WHAT IS BEING ASKED - Print the records exactly and in full, please; the pictures stay out.

RECORDS SUPPLIED -
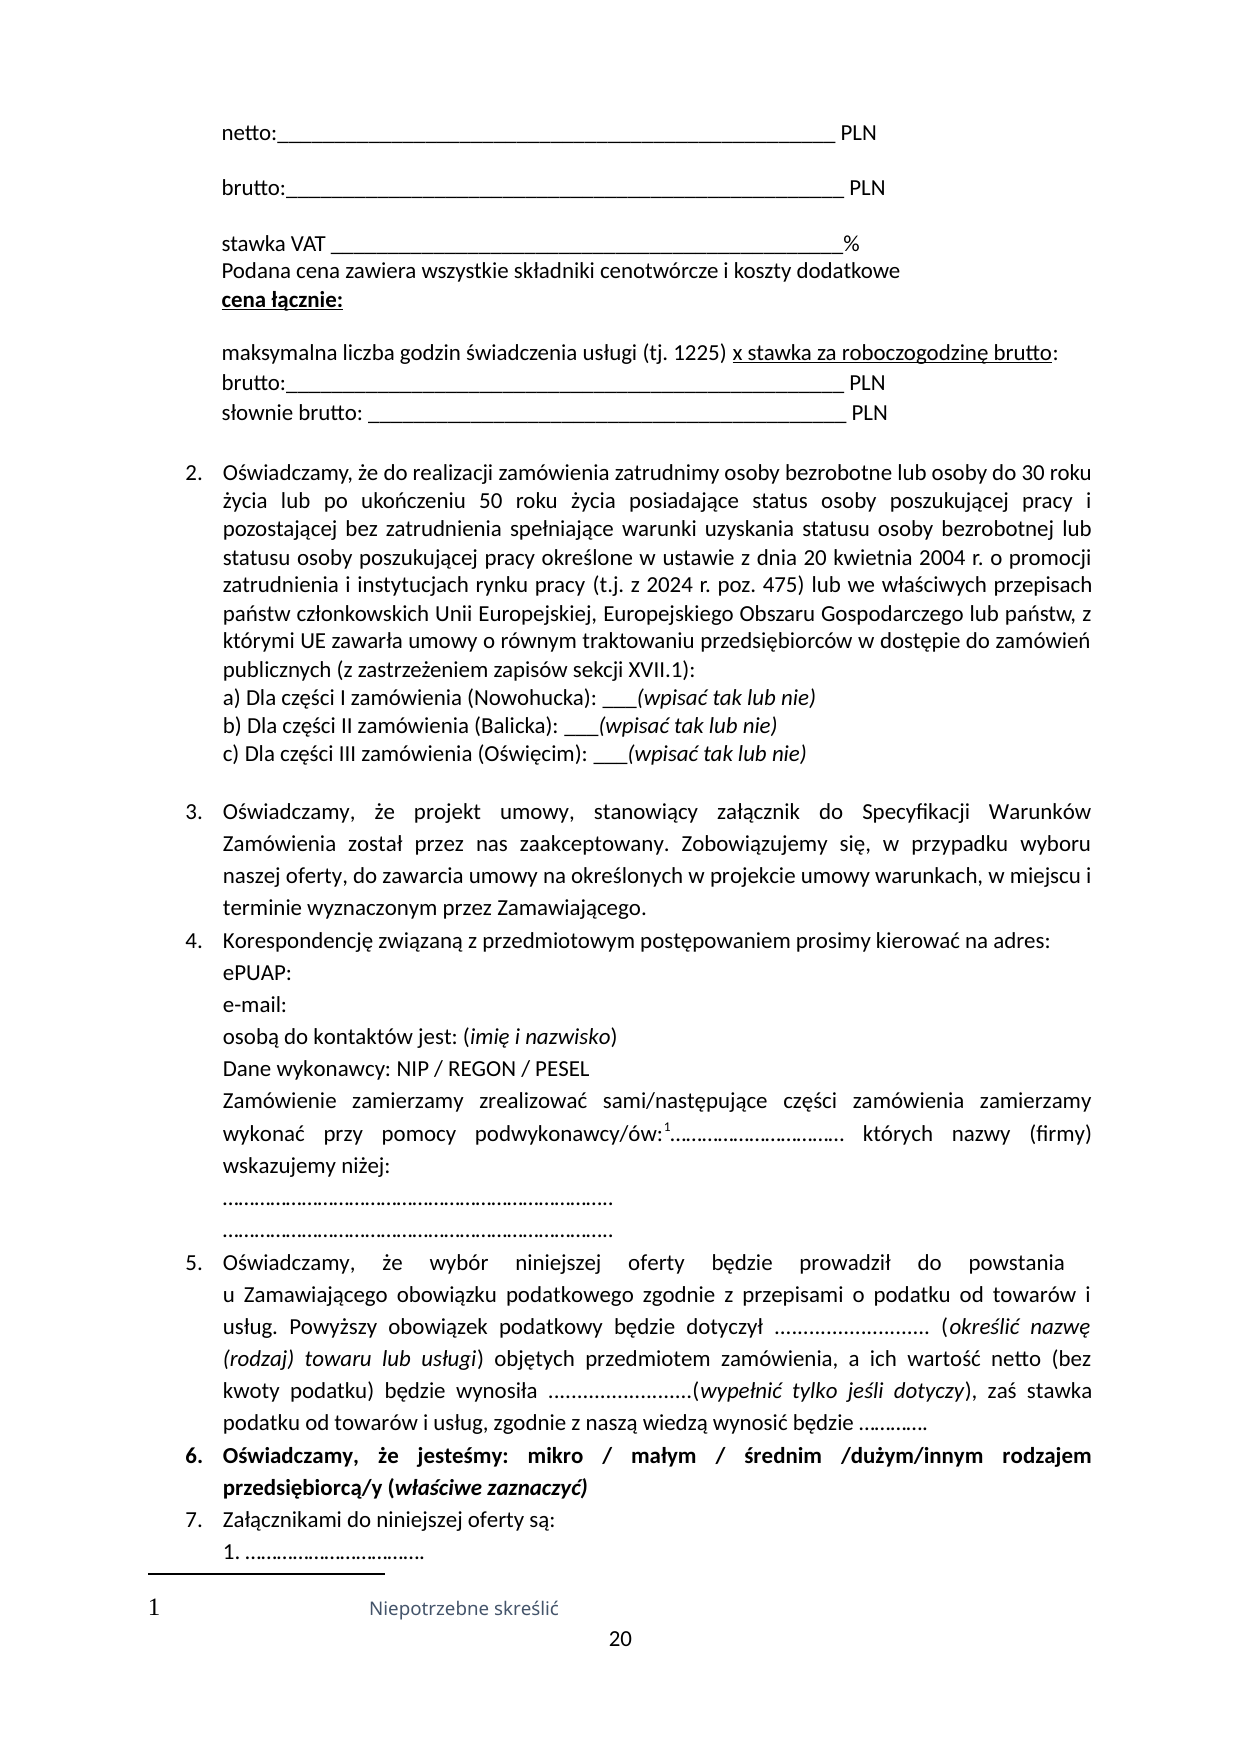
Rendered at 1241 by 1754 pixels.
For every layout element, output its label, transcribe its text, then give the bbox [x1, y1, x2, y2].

list słownie brutto: __________________________________________ PLN [221, 398, 1093, 426]
list ePUAP: [223, 958, 1093, 986]
list Korespondencję związaną z przedmiotowym postępowaniem prosimy kierować na adres: [185, 926, 1093, 954]
list Załącznikami do niniejszej oferty są: [185, 1505, 1093, 1533]
list Oświadczamy, że jesteśmy: mikro / małym / średnim /dużym/innym rodzajem przedsiębiorcą/y (właściwe zaznaczyć) [185, 1441, 1093, 1501]
list e-mail: [223, 990, 1093, 1018]
list Oświadczamy, że do realizacji zamówienia zatrudnimy osoby bezrobotne lub osoby do 30 roku życia lub po ukończeniu 50 roku życia posiadające status osoby poszukującej pracy i pozostającej bez zatrudnienia spełniające warunki uzyskania statusu osoby bezrobotnej lub statusu osoby poszukującej pracy określone w ustawie z dnia 20 kwietnia 2004 r. o promocji zatrudnienia i instytucjach rynku pracy (t.j. z 2024 r. poz. 475) lub we właściwych przepisach państw członkowskich Unii Europejskiej, Europejskiego Obszaru Gospodarczego lub państw, z którymi UE zawarła umowy o równym traktowaniu przedsiębiorców w dostępie do zamówień publicznych (z zastrzeżeniem zapisów sekcji XVII.1): [185, 458, 1093, 683]
list Dane wykonawcy: NIP / REGON / PESEL [223, 1054, 1093, 1082]
list brutto:_________________________________________________ PLN [221, 368, 1093, 396]
list a) Dla części I zamówienia (Nowohucka): ___(wpisać tak lub nie) [223, 683, 1093, 711]
list Oświadczamy, że wybór niniejszej oferty będzie prowadził do powstania u Zamawiającego obowiązku podatkowego zgodnie z przepisami o podatku od towarów i usług. Powyższy obowiązek podatkowy będzie dotyczył ........................... (określić nazwę (rodzaj) towaru lub usługi) objętych przedmiotem zamówienia, a ich wartość netto (bez kwoty podatku) będzie wynosiła .........................(wypełnić tylko jeśli dotyczy), zaś stawka podatku od towarów i usług, zgodnie z naszą wiedzą wynosić będzie …………. [185, 1248, 1093, 1437]
text cena łącznie: [221, 285, 1093, 313]
list Oświadczamy, że projekt umowy, stanowiący załącznik do Specyfikacji Warunków Zamówienia został przez nas zaakceptowany. Zobowiązujemy się, w przypadku wyboru naszej oferty, do zawarcia umowy na określonych w projekcie umowy warunkach, w miejscu i terminie wyznaczonym przez Zamawiającego. [185, 797, 1093, 922]
text brutto:_________________________________________________ PLN [148, 173, 1093, 201]
text 1. ……………………………. [223, 1537, 1093, 1565]
text Podana cena zawiera wszystkie składniki cenotwórcze i koszty dodatkowe [221, 257, 1093, 285]
list ……………………………………………………………….. [223, 1215, 1093, 1243]
list Zamówienie zamierzamy zrealizować sami/następujące części zamówienia zamierzamy wykonać przy pomocy podwykonawcy/ów:…………………………… których nazwy (firmy) wskazujemy niżej: [223, 1087, 1093, 1179]
list c) Dla części III zamówienia (Oświęcim): ___(wpisać tak lub nie) [223, 739, 1093, 767]
list b) Dla części II zamówienia (Balicka): ___(wpisać tak lub nie) [223, 711, 1093, 739]
text netto:_________________________________________________ PLN [148, 118, 1093, 146]
list osobą do kontaktów jest: (imię i nazwisko) [223, 1022, 1093, 1050]
list maksymalna liczba godzin świadczenia usługi (tj. 1225) x stawka za roboczogodzinę brutto: [221, 338, 1093, 366]
text stawka VAT _____________________________________________% [148, 229, 1093, 257]
list ……………………………………………………………….. [223, 1183, 1093, 1211]
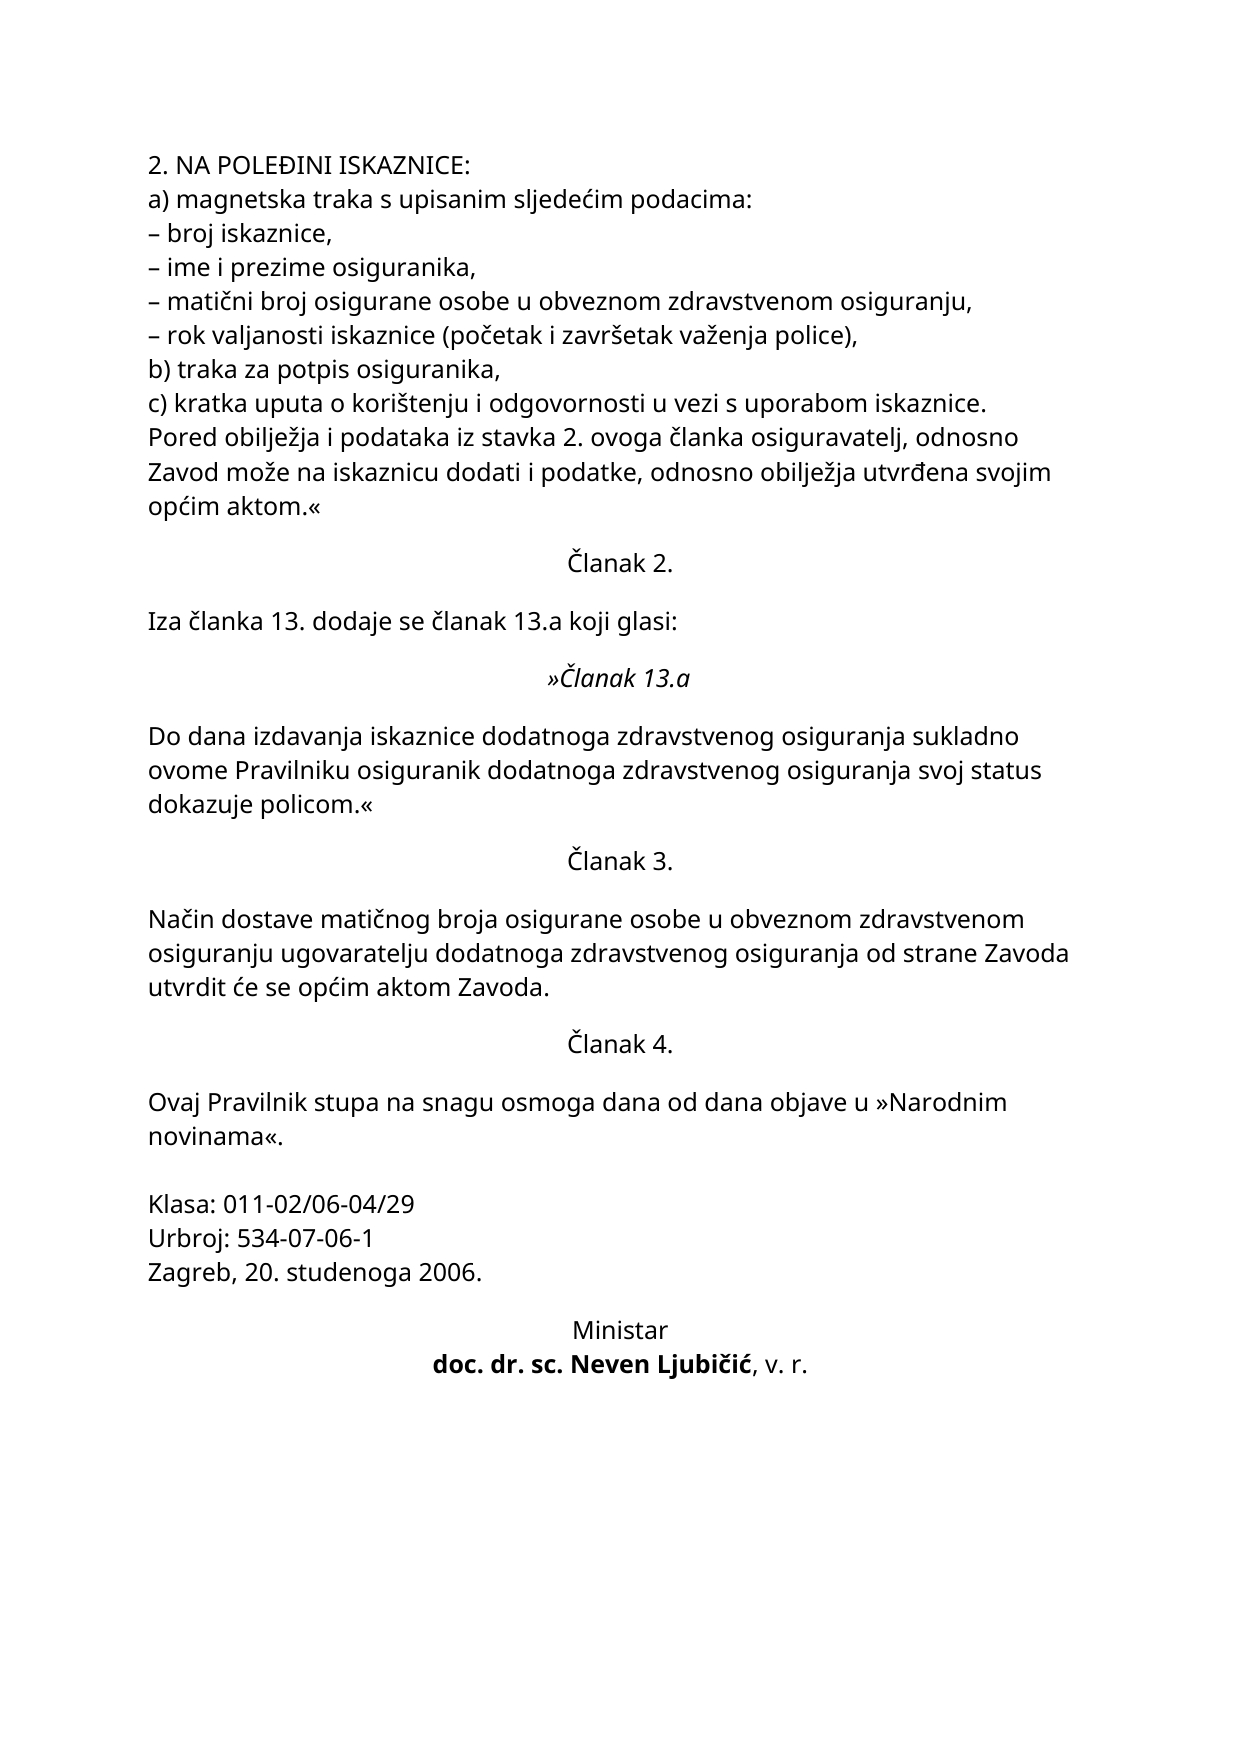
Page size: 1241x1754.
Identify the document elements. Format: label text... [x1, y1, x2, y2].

ANSWER TO THE PROBLEM -
Rendered at 1241 by 1754 pixels.
For every layout element, output its label, transcribe its text, then give the bbox [x1, y1, x2, y2].

list słownie brutto: __________________________________________ PLN [221, 398, 1093, 426]
list ePUAP: [223, 958, 1093, 986]
list Korespondencję związaną z przedmiotowym postępowaniem prosimy kierować na adres: [185, 926, 1093, 954]
list Załącznikami do niniejszej oferty są: [185, 1505, 1093, 1533]
list Oświadczamy, że jesteśmy: mikro / małym / średnim /dużym/innym rodzajem przedsiębiorcą/y (właściwe zaznaczyć) [185, 1441, 1093, 1501]
list e-mail: [223, 990, 1093, 1018]
list Oświadczamy, że do realizacji zamówienia zatrudnimy osoby bezrobotne lub osoby do 30 roku życia lub po ukończeniu 50 roku życia posiadające status osoby poszukującej pracy i pozostającej bez zatrudnienia spełniające warunki uzyskania statusu osoby bezrobotnej lub statusu osoby poszukującej pracy określone w ustawie z dnia 20 kwietnia 2004 r. o promocji zatrudnienia i instytucjach rynku pracy (t.j. z 2024 r. poz. 475) lub we właściwych przepisach państw członkowskich Unii Europejskiej, Europejskiego Obszaru Gospodarczego lub państw, z którymi UE zawarła umowy o równym traktowaniu przedsiębiorców w dostępie do zamówień publicznych (z zastrzeżeniem zapisów sekcji XVII.1): [185, 458, 1093, 683]
list Dane wykonawcy: NIP / REGON / PESEL [223, 1054, 1093, 1082]
list brutto:_________________________________________________ PLN [221, 368, 1093, 396]
list a) Dla części I zamówienia (Nowohucka): ___(wpisać tak lub nie) [223, 683, 1093, 711]
list Oświadczamy, że wybór niniejszej oferty będzie prowadził do powstania u Zamawiającego obowiązku podatkowego zgodnie z przepisami o podatku od towarów i usług. Powyższy obowiązek podatkowy będzie dotyczył ........................... (określić nazwę (rodzaj) towaru lub usługi) objętych przedmiotem zamówienia, a ich wartość netto (bez kwoty podatku) będzie wynosiła .........................(wypełnić tylko jeśli dotyczy), zaś stawka podatku od towarów i usług, zgodnie z naszą wiedzą wynosić będzie …………. [185, 1248, 1093, 1437]
text cena łącznie: [221, 285, 1093, 313]
list Oświadczamy, że projekt umowy, stanowiący załącznik do Specyfikacji Warunków Zamówienia został przez nas zaakceptowany. Zobowiązujemy się, w przypadku wyboru naszej oferty, do zawarcia umowy na określonych w projekcie umowy warunkach, w miejscu i terminie wyznaczonym przez Zamawiającego. [185, 797, 1093, 922]
text brutto:_________________________________________________ PLN [148, 173, 1093, 201]
text 1. ……………………………. [223, 1537, 1093, 1565]
text Podana cena zawiera wszystkie składniki cenotwórcze i koszty dodatkowe [221, 257, 1093, 285]
list ……………………………………………………………….. [223, 1215, 1093, 1243]
list Zamówienie zamierzamy zrealizować sami/następujące części zamówienia zamierzamy wykonać przy pomocy podwykonawcy/ów:…………………………… których nazwy (firmy) wskazujemy niżej: [223, 1087, 1093, 1179]
list c) Dla części III zamówienia (Oświęcim): ___(wpisać tak lub nie) [223, 739, 1093, 767]
list b) Dla części II zamówienia (Balicka): ___(wpisać tak lub nie) [223, 711, 1093, 739]
text netto:_________________________________________________ PLN [148, 118, 1093, 146]
list osobą do kontaktów jest: (imię i nazwisko) [223, 1022, 1093, 1050]
list maksymalna liczba godzin świadczenia usługi (tj. 1225) x stawka za roboczogodzinę brutto: [221, 338, 1093, 366]
text stawka VAT _____________________________________________% [148, 229, 1093, 257]
list ……………………………………………………………….. [223, 1183, 1093, 1211]
Page size: 1241x1754.
Identify the document elements. Format: label text... [x1, y1, x2, y2].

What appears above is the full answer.